When presenting numeric data, render a chart code block instead of ASCII art or a markdown table. Pick the chart TYPE that fits the shape of the data — do not default to a plain bar chart for everything.

```chart
{
  "type": "line",
  "title": "Incidents per week",
  "xKey": "week",
  "series": [{"key": "count", "label": "Count", "color": "#22b8cf"}],
  "data": [{"week": "Week 1", "count": 5}, {"week": "Week 2", "count": 3}]
}
```

Choosing the type:
- bar — compare a value across a few named categories. data: [{"name": "...", "value": N, "color": "#hex"}].
- horizontal-bar — same as bar but with long category labels (they read better on the y-axis).
- pie / donut — parts of a whole (a few slices that sum to 100%). data: [{"name": "...", "value": N}]. Prefer donut for 2–6 slices.
- line — a trend over an ordered axis (time, sequence).

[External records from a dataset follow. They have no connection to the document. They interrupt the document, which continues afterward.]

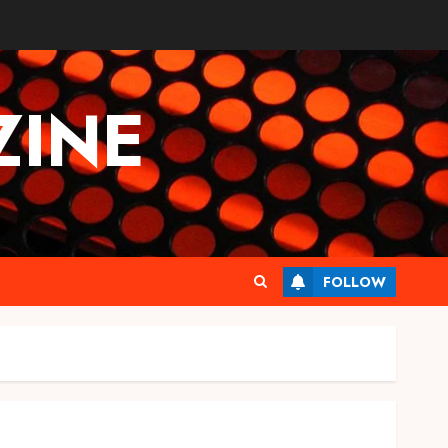
INE
FOLLOW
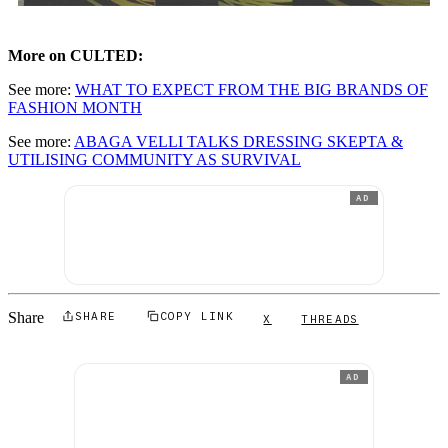
More on CULTED:
See more:
WHAT TO EXPECT FROM THE BIG BRANDS OF
FASHION MONTH
See more:
ABAGA VELLI TALKS DRESSING SKEPTA &
UTILISING COMMUNITY AS SURVIVAL
AD
Share
SHARE
COPY LINK
X
THREADS
AD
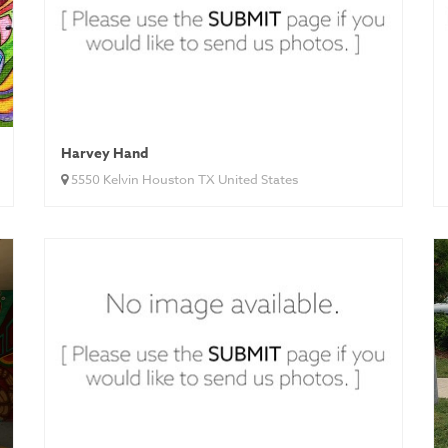
Harvey Hand
5550 Kelvin Houston TX United States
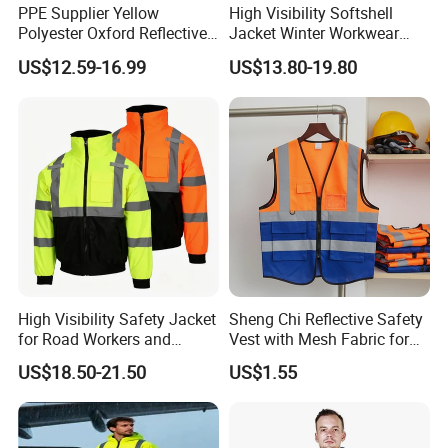
PPE Supplier Yellow
High Visibility Softshell
Polyester Oxford Reflective
Jacket Winter Workwear
Workwear Safety Winter
Coat, Waterproof Clothes
US$12.59-16.99
US$13.80-19.80
Jacket CE
High Visibility Safety Jacket
Sheng Chi Reflective Safety
for Road Workers and
Vest with Mesh Fabric for
Miners
Night Cycling
US$18.50-21.50
US$1.55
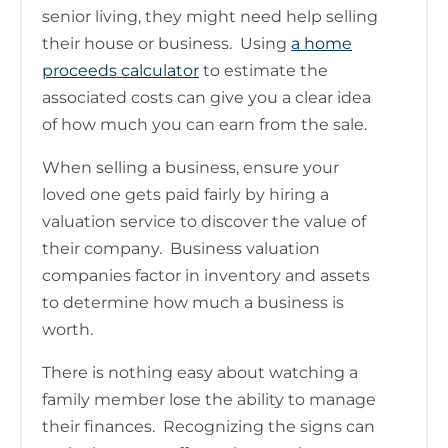
senior living, they might need help selling
their house or business. Using
a home
proceeds calculator
to estimate the
associated costs can give you a clear idea
of how much you can earn from the sale.
When selling a business, ensure your
loved one gets paid fairly by hiring a
valuation service to discover the value of
their company. Business valuation
companies factor in inventory and assets
to determine how much a business is
worth.
There is nothing easy about watching a
family member lose the ability to manage
their finances. Recognizing the signs can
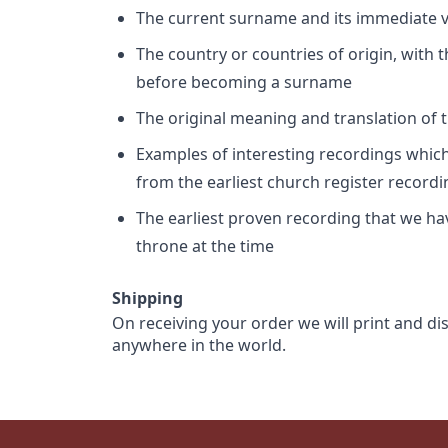
The current surname and its immediate va
The country or countries of origin, with
before becoming a surname
The original meaning and translation of th
Examples of interesting recordings which 
from the earliest church register record
The earliest proven recording that we h
throne at the time
Shipping
On receiving your order we will print and di
anywhere in the world.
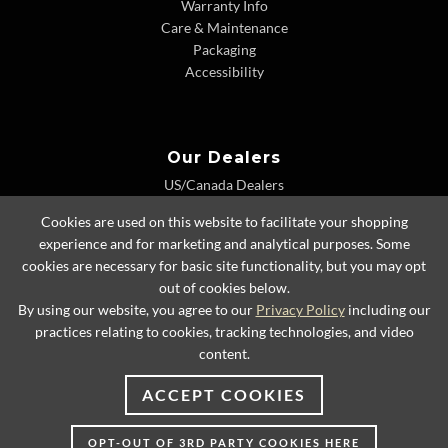
Warranty Info
Care & Maintenance
Packaging
Accessibility
Our Dealers
US/Canada Dealers
International Dealers
Cookies are used on this website to facilitate your shopping
Dealer Extranet
experience and for marketing and analytical purposes. Some
cookies are necessary for basic site functionality, but you may opt
out of cookies below.
By using our website, you agree to our
Privacy Policy
including our
© 2026 Lexington Home Brands
practices relating to cookies, tracking technologies, and video
content.
ACCEPT COOKIES
OPT-OUT OF 3RD PARTY COOKIES HERE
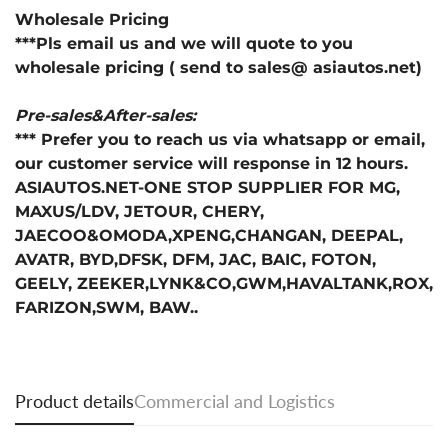
Wholesale Pricing
***Pls email us and we will quote to you
wholesale pricing ( send to sales@ asiautos.net)
Pre-sales&After-sales:
*** Prefer you to reach us via whatsapp or email,
our customer service will response in 12 hours.
ASIAUTOS.NET-ONE STOP SUPPLIER FOR MG,
MAXUS/LDV, JETOUR, CHERY,
JAECOO&OMODA,XPENG,CHANGAN, DEEPAL,
AVATR, BYD,DFSK, DFM, JAC, BAIC, FOTON,
GEELY, ZEEKER,LYNK&CO,GWM,HAVALTANK,ROX,
FARIZON,SWM, BAW..
Product details
Commercial and Logistics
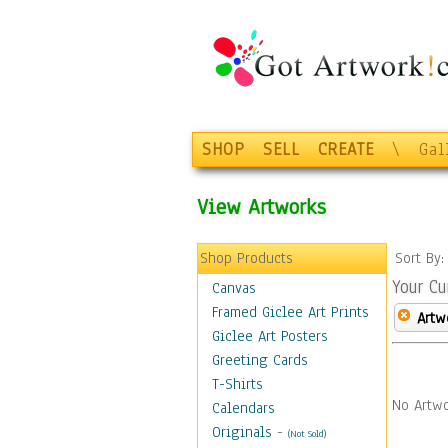
SHOP
SELL
CREATE
\
Gal
View Artworks
Shop Products
Sort By
Your Cu
Canvas
Framed Giclee Art Prints
Artw
Giclee Art Posters
Greeting Cards
T-Shirts
No Artwo
Calendars
Originals
-
(Not Sold)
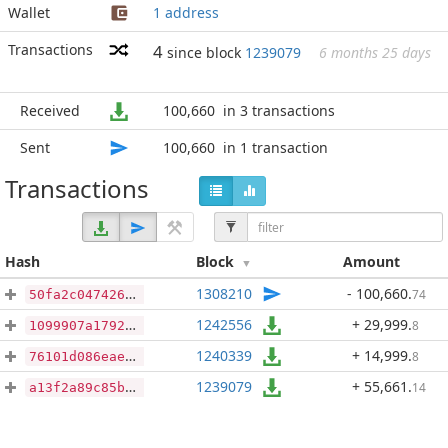
Wallet
1 address
Transactions
4
since block
1239079
6 months 25 days
Received
100,660
in 3 transactions
Sent
100,660
in 1 transaction
Transactions
Hash
Block
Amount
1308210
- 100,660
.
74
50fa2c047426d86114b10aa10faa79ef5739ac33f43b823a8426df291aa417d2
1242556
+ 29,999
.
8
1099907a17926513a1c3893db8355f899618543464fed6648f253b6fc53b3b4a
1240339
+ 14,999
.
8
76101d086eaee4498e56d1243c7b60b399829b823ec6a4ddd7af6c58d4e34422
1239079
+ 55,661
.
14
a13f2a89c85bebf6a1febe9edadd11ab91a809f9f39d7e46b01e9320da5394be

Use xKey + series.
- area — a trend where the magnitude/volume matters; add "stacked": true to show composition over time.
- radar — compare ONE OR MORE entities across several dimensions (e.g. a flow's risk across complexity, blast-radius, test-coverage, dependencies). xKey is the dimension; each series is an entity. data: [{"dimension": "Complexity", "flowA": 8, "flowB": 4}, ...].
- scatter — relationship between two numeric variables. Set xKey + yKey. data: [{"x": N, "y": N, "name": "..."}].
- radial-bar — a small set of independent gauges/scores (0–100). data: [{"name": "...", "value": N}].
- stacked bar — composition within each category: multiple series + "stacked": true.

Shapes:
- Single-series charts (bar, horizontal-bar, pie, donut, radial-bar): use data items with "name" and "value" (optionally "color"). No xKey/series needed.
- Multi-series charts (line, area, radar, stacked bar): use "xKey" for the category axis and "series": [{"key","label","color"}], with each data row holding the xKey plus one numeric field per series key.

Rules:
- Always give a descriptive title and prefer the type that conveys the MOST information for the data — a single number is a stat, not a chart; two opaque bars convey little, so add the dimension that actually differentiates them (use radar or a grouped/stacked bar across sub-metrics instead of one total per item).
- Use semantic colors when the data implies them (red #ff6b6b for critical/high, amber #fcc419 for medium, green #51cf66 for low/ok); otherwise omit color and let the brand palette apply.
- Values are labelled and axes are rendered automatically — you do not need to restate the numbers in prose.